___ SUPPLIED RECORDS ___
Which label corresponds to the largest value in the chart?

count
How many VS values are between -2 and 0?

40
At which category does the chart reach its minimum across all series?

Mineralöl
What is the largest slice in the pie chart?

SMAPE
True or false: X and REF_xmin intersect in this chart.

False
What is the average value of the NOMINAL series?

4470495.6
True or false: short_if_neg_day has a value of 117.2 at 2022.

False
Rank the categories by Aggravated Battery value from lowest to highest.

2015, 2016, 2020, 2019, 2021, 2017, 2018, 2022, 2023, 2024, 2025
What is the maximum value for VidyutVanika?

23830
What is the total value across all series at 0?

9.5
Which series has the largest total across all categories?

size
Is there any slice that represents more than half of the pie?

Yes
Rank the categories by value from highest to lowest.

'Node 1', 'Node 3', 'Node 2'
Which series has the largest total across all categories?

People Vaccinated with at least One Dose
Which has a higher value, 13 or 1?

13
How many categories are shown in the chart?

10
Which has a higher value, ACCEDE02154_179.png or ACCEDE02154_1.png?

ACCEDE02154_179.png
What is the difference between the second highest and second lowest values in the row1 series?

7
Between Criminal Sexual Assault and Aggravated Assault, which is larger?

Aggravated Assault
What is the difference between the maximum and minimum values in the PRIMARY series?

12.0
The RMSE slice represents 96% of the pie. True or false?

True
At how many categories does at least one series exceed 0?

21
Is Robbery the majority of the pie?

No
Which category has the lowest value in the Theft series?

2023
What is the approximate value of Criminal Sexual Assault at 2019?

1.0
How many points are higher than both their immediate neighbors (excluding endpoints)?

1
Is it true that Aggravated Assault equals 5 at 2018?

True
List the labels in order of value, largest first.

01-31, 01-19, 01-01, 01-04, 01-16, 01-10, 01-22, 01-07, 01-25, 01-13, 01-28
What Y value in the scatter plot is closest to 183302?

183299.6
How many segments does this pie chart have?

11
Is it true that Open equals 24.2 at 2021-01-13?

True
___
TASK DESCRIPTION:
Print all of the items above again, line for line, with no change to any word, number, or mark of punctuation.

WRITTEN SOLUTION:
Which label corresponds to the largest value in the chart?

count
How many VS values are between -2 and 0?

40
At which category does the chart reach its minimum across all series?

Mineralöl
What is the largest slice in the pie chart?

SMAPE
True or false: X and REF_xmin intersect in this chart.

False
What is the average value of the NOMINAL series?

4470495.6
True or false: short_if_neg_day has a value of 117.2 at 2022.

False
Rank the categories by Aggravated Battery value from lowest to highest.

2015, 2016, 2020, 2019, 2021, 2017, 2018, 2022, 2023, 2024, 2025
What is the maximum value for VidyutVanika?

23830
What is the total value across all series at 0?

9.5
Which series has the largest total across all categories?

size
Is there any slice that represents more than half of the pie?

Yes
Rank the categories by value from highest to lowest.

'Node 1', 'Node 3', 'Node 2'
Which series has the largest total across all categories?

People Vaccinated with at least One Dose
Which has a higher value, 13 or 1?

13
How many categories are shown in the chart?

10
Which has a higher value, ACCEDE02154_179.png or ACCEDE02154_1.png?

ACCEDE02154_179.png
What is the difference between the second highest and second lowest values in the row1 series?

7
Between Criminal Sexual Assault and Aggravated Assault, which is larger?

Aggravated Assault
What is the difference between the maximum and minimum values in the PRIMARY series?

12.0
The RMSE slice represents 96% of the pie. True or false?

True
At how many categories does at least one series exceed 0?

21
Is Robbery the majority of the pie?

No
Which category has the lowest value in the Theft series?

2023
What is the approximate value of Criminal Sexual Assault at 2019?

1.0
How many points are higher than both their immediate neighbors (excluding endpoints)?

1
Is it true that Aggravated Assault equals 5 at 2018?

True
List the labels in order of value, largest first.

01-31, 01-19, 01-01, 01-04, 01-16, 01-10, 01-22, 01-07, 01-25, 01-13, 01-28
What Y value in the scatter plot is closest to 183302?

183299.6
How many segments does this pie chart have?

11
Is it true that Open equals 24.2 at 2021-01-13?

True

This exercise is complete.